Your result should be every line of the records below that contains the word "hand".

═══

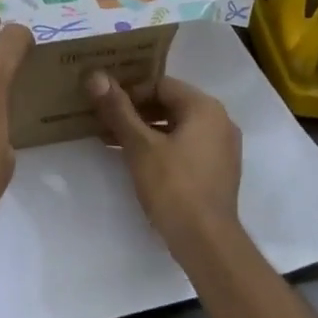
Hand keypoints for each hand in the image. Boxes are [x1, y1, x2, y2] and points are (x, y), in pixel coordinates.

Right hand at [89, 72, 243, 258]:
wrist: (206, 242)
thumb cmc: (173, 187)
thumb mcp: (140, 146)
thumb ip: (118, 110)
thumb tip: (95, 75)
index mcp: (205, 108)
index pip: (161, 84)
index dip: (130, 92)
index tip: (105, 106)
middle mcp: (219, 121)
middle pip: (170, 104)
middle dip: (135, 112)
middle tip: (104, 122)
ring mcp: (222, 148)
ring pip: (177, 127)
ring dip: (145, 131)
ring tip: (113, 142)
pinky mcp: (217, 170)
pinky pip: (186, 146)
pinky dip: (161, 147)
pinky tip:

═══

- Result -
Hand keypoints for each hand in the image. Boxes are [x1, y1, x2, y2] and points are (x, y), in pixel coordinates.
Right hand at [89, 72, 243, 258]:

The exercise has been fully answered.